Indian Cricket Fever
Natwest Challenge Preview: England
By Chris
August 30 2004

As the ICC Champions Trophy draws nearer and nearer, India embark upon their final preparation, a series of 3 one day internationals against an England team whose one-day performances have failed to live up to the huge improvement witnessed in their Test form over the last 12 months.
For both sides, these matches will be vital in solving key questions regarding the personnel and line-up of their side. The forthcoming Champions Trophy promises to reveal much about which international teams have progressed since the World Cup in South Africa nearly 18 months ago, and both hosts and visitors will be keen to show that their side is progressing in the manner expected if they are to challenge the Australians in 2007.

At first glance, England would seem to have the most pressing queries to answer. A visitor to Lords’ for the Natwest Series Final of 2003, in which a young, vibrant England side comprehensively demolished a South African previously regarded as being ranked number 2 or 3 in the world, would find their one-day form and selections since then baffling in the extreme. A heavy defeat in Dambulla to Sri Lanka, followed by a washout of both other ODIs in the series, was followed by a patchy series in the Caribbean, in which England again suffered from the rain, but proved themselves incapable of defending a total, twice in two days posting large first-innings scores in St. Lucia, only for the West Indies to overturn them. These defeats were offset by two chases in Guyana and Barbados, and the problems St. Lucia raised were overlooked.

This summer’s NatWest Series against New Zealand and the West Indies illustrated the problem exactly. Teams won the toss, put England in to bat, kept them to a manageable total, which was then pulled in with comfort, despite the efforts of Steve Harmison, who took his Test form into the ODI arena. One win in 5 completed matches was simply not good enough, and the Lords’ Final took place without the home side. Part of the problem was seen to lie in the proliferation of ‘bits and pieces’ players, and two of them, Rikki Clarke, a promising Surrey all-rounder whose time may come again, and Ian Blackwell, a beefy Somerset slogger who has simply been found not to be good enough, have been dropped. The third, Anthony McGrath, Yorkshire’s purveyor of medium paced swing bowling and a battling batsman, has been retained, although what role he will play is uncertain.

These players have been replaced, and the England side for the Challenge is essentially the 2003 NatWest team with a couple of changes. The batting looks deeper than it did, with Vikram Solanki likely to get his third, and (if he fails) probably final go at the top of the order, alongside Marcus Trescothick, whose one-day form has rarely fluctuated as his Test performances have. Andrew Strauss, the most assured newcomer to international cricket of the past 12 months, will bat at 3, with the captain, Vaughn, at 4. Andrew Flintoff, Paul Collingwood and Geraint Jones will form the late middle order. The batting is certainly vastly improved from earlier in the year.
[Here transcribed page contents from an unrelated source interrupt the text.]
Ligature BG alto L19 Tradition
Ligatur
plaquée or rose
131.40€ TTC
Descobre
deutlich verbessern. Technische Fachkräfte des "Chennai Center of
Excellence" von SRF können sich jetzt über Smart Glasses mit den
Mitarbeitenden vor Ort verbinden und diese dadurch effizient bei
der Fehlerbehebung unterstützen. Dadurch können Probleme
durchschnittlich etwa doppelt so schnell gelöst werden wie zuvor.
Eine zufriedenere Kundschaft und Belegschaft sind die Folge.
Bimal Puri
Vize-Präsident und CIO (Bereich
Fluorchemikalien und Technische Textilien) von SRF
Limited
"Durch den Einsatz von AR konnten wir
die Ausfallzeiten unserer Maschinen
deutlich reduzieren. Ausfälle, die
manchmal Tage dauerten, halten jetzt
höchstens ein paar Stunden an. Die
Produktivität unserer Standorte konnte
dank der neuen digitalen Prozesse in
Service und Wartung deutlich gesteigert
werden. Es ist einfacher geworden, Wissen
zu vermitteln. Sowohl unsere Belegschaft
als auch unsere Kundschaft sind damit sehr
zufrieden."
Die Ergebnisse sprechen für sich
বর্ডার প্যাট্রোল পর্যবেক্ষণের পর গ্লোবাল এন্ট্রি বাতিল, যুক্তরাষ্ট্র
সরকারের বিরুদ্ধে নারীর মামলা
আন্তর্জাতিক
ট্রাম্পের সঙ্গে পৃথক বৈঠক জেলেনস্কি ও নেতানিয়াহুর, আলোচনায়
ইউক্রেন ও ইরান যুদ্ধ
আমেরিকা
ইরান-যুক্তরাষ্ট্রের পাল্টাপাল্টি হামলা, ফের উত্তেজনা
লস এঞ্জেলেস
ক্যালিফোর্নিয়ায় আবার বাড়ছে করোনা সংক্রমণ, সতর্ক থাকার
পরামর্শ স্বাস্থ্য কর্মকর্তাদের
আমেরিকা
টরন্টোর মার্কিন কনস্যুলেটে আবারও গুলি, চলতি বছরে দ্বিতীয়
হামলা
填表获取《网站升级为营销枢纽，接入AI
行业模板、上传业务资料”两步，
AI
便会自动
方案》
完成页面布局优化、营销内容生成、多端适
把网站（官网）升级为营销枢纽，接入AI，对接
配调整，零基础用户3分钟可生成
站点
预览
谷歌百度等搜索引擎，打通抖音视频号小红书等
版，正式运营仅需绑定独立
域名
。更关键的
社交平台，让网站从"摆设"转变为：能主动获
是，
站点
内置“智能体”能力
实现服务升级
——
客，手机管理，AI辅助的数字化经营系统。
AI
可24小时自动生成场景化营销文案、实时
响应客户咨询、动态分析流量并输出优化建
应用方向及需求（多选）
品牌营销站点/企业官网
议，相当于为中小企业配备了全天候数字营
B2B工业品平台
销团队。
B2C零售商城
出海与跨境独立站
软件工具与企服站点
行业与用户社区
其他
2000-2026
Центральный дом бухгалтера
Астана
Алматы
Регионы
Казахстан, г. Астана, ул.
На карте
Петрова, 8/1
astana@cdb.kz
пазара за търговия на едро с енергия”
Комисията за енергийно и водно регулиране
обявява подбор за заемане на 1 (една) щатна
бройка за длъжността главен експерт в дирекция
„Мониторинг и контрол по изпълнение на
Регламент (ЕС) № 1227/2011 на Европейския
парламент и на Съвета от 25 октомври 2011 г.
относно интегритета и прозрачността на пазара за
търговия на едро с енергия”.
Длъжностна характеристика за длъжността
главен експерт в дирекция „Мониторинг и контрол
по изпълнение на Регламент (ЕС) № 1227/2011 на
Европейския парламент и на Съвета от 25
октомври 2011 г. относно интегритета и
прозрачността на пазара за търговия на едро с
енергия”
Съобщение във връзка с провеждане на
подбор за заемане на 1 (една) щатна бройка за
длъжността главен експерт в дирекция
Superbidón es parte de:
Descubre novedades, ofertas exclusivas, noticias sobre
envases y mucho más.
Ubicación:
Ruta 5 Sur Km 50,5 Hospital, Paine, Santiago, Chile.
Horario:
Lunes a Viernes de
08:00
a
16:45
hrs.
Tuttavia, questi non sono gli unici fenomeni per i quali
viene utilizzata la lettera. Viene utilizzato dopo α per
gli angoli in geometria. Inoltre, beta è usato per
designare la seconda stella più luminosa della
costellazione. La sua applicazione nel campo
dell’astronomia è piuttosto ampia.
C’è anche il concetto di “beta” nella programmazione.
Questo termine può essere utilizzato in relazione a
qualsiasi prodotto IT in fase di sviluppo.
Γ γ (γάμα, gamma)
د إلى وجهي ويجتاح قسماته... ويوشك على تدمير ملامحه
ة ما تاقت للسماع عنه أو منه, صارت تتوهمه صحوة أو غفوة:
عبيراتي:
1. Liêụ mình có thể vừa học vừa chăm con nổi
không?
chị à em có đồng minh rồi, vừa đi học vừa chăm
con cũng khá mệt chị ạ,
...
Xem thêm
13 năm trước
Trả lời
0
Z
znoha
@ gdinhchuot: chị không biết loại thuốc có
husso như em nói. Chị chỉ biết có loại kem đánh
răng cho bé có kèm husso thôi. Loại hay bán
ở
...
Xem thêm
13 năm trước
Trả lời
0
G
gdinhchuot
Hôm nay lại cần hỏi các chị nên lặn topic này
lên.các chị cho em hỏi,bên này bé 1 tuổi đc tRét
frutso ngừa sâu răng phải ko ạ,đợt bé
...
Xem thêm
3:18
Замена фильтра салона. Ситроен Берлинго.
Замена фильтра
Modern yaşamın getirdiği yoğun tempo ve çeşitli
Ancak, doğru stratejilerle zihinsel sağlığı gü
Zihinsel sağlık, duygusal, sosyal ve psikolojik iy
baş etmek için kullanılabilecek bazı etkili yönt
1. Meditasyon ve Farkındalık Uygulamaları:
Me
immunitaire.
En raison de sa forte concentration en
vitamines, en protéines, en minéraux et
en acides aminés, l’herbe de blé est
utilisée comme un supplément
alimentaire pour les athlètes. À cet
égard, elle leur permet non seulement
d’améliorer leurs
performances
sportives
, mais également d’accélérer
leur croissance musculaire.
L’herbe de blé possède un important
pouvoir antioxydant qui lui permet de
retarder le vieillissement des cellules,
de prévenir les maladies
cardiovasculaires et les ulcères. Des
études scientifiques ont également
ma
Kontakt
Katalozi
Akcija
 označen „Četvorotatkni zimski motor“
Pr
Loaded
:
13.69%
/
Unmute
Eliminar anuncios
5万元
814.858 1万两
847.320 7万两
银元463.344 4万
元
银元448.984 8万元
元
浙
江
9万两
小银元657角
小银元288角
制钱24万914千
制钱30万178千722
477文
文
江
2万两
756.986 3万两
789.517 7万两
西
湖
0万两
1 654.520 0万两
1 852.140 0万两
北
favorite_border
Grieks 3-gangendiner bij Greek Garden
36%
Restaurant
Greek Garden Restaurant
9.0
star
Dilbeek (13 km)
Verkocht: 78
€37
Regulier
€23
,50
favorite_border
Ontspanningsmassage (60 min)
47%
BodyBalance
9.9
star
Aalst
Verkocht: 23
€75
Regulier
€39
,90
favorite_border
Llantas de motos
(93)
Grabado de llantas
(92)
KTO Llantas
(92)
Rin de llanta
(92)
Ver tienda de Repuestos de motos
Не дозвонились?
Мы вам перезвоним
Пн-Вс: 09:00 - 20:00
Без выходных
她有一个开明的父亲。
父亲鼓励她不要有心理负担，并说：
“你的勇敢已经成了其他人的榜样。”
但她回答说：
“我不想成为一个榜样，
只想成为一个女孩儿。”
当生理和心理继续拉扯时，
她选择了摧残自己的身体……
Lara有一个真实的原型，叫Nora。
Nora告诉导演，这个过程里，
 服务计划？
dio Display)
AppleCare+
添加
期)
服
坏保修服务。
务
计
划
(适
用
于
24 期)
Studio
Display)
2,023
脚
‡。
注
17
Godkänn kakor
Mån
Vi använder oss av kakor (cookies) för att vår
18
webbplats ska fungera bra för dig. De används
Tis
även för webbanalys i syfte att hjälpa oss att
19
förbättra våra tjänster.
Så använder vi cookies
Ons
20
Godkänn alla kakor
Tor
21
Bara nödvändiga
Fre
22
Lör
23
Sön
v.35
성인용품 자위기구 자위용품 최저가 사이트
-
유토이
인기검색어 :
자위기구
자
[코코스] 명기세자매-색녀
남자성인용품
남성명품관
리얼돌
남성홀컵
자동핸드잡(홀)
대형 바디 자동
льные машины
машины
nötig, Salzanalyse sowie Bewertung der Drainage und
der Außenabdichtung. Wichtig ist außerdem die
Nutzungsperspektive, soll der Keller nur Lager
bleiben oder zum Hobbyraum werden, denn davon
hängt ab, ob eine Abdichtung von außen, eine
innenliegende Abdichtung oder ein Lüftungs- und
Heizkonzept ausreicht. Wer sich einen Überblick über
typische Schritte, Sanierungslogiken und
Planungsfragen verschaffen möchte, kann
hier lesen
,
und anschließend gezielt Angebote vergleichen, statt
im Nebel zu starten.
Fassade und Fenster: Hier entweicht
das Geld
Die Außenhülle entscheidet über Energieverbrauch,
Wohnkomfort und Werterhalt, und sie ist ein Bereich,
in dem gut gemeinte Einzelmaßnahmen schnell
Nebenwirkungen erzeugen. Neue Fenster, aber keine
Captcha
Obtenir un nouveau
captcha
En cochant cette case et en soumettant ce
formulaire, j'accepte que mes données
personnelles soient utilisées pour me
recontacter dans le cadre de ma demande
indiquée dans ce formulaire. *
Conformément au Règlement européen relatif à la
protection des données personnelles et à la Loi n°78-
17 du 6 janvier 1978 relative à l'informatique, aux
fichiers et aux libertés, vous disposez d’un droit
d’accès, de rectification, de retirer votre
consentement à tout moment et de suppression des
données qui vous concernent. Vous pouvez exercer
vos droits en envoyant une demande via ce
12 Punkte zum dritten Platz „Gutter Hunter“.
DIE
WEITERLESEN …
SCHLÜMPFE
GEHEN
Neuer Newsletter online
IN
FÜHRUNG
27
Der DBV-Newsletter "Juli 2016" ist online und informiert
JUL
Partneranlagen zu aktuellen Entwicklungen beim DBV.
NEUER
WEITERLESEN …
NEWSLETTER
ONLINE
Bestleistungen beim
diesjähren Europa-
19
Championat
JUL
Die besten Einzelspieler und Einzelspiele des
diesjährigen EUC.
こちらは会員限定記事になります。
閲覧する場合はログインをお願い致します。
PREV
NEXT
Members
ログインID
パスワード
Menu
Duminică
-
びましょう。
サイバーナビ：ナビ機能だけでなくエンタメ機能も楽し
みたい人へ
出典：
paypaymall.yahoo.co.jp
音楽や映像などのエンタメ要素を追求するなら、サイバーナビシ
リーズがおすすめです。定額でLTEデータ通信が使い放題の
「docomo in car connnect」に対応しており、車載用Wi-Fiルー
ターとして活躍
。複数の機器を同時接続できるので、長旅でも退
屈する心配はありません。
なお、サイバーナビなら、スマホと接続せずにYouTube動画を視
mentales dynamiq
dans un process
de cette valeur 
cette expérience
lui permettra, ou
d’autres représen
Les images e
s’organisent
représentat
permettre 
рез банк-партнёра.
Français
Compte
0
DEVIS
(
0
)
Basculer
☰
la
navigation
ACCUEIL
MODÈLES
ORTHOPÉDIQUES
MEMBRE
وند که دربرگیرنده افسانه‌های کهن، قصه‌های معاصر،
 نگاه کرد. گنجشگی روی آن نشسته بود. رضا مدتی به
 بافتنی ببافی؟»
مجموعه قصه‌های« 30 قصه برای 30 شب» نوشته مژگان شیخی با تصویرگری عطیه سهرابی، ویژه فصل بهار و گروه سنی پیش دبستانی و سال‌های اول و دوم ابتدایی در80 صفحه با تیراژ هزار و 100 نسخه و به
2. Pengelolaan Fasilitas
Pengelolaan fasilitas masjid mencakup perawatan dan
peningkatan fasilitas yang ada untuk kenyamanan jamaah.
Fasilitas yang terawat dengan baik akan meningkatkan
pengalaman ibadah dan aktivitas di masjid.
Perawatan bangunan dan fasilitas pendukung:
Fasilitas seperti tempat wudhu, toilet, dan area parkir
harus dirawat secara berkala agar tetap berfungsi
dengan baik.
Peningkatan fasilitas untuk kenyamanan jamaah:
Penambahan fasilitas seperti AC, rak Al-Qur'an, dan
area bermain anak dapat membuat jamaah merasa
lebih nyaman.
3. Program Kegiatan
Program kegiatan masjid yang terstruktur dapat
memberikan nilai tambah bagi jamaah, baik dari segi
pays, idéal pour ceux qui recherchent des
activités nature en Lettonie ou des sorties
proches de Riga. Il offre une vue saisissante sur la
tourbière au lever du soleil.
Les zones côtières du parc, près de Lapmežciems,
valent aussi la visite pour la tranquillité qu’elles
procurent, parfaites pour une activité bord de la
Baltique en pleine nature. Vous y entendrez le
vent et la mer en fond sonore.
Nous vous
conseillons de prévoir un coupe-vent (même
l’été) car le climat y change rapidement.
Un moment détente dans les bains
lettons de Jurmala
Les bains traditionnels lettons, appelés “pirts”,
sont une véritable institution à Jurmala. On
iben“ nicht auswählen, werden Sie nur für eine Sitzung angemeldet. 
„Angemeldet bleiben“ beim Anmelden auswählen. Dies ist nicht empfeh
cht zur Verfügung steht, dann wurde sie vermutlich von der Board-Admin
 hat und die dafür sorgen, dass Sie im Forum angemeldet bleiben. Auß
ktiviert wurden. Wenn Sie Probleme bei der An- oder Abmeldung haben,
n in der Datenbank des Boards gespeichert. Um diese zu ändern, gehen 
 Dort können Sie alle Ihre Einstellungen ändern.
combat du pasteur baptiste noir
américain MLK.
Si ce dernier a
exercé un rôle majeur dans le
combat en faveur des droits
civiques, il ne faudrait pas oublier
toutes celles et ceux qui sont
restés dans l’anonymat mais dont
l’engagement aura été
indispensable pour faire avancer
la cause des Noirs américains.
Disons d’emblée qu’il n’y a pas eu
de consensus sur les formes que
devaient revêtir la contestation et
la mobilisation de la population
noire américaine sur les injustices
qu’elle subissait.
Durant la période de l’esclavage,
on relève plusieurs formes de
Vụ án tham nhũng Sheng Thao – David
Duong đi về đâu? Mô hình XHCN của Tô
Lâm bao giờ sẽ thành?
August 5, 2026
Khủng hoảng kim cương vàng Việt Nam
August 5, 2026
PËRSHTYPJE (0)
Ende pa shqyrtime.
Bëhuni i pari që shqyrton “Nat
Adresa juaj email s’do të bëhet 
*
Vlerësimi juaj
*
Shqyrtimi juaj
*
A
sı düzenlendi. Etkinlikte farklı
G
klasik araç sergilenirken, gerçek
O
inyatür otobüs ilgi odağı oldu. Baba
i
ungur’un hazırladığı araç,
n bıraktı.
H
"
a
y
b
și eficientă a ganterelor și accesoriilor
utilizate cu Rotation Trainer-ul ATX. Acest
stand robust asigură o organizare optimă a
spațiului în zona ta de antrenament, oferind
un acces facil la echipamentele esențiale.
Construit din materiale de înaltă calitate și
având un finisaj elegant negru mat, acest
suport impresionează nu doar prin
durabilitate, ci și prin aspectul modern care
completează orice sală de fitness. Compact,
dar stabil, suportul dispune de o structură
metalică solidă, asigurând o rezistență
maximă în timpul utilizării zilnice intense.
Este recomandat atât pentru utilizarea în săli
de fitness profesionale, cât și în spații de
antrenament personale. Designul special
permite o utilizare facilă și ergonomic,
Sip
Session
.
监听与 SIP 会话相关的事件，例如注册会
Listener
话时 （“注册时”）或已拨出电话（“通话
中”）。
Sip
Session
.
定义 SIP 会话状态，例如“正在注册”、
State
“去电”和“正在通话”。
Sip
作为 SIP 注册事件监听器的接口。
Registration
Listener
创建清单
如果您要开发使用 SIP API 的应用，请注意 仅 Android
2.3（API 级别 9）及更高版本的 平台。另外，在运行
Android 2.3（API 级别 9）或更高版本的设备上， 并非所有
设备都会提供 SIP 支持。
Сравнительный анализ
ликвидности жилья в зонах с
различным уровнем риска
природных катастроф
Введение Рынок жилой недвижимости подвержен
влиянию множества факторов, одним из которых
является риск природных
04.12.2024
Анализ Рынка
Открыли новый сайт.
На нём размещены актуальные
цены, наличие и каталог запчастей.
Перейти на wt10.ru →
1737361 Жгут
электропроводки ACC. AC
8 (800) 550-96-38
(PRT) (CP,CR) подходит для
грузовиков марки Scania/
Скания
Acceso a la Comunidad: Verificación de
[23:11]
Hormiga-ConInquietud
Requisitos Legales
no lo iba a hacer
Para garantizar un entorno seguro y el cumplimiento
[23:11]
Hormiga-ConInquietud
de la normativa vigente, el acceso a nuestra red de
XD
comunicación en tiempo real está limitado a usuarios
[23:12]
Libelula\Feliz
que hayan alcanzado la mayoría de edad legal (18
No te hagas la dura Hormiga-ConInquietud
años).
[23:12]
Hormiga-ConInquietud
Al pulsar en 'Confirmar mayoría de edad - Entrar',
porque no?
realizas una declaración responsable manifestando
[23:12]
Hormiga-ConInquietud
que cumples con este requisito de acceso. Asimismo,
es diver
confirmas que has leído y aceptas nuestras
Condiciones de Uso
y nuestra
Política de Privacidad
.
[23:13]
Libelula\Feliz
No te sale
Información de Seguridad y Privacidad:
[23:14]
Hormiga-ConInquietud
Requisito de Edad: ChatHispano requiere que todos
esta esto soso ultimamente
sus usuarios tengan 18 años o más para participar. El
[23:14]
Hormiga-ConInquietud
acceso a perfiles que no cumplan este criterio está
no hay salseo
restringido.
As for England’s bowling, the veteran Darren Gough, believed by some to have bowled his last international ball in the Caribbean, only to be retained for the summer, will take his place alongside 2004’s leading fast bowler, Steve Harmison. James Anderson will probably be fighting for the third fast bowlers’ slot with Glamorgan’s Alex Wharf. Spin, as per usual, will be provided by Ashley Giles, who will be hoping that the improvement in his ability to take wickets in Tests continues into the shorter form of the game. Back up spinner Gareth Batty may come into the equation should pitches prove to be unusually dry.

Put simply, England’s team for the second half of the home ODI season looks considerably stronger than the earlier version. The fielding looks set to be sharper, the batting deeper and now that Flintoff is fit to bowl 10 overs of his famously economical seamers, the bowling has a far more complete air. However, some questions are yet to be answered. Is Gough really a spent force? Can England find someone younger with his ability to bowl at the death? Are they too reliant on Flintoff for impetus in the middle order, with Vaughn yet to fire in one-dayers, Collingwood more of a nudging, nurdling player in the mould of Graham Thorpe, and Jones virtually untried? What exactly is the point of Anthony McGrath?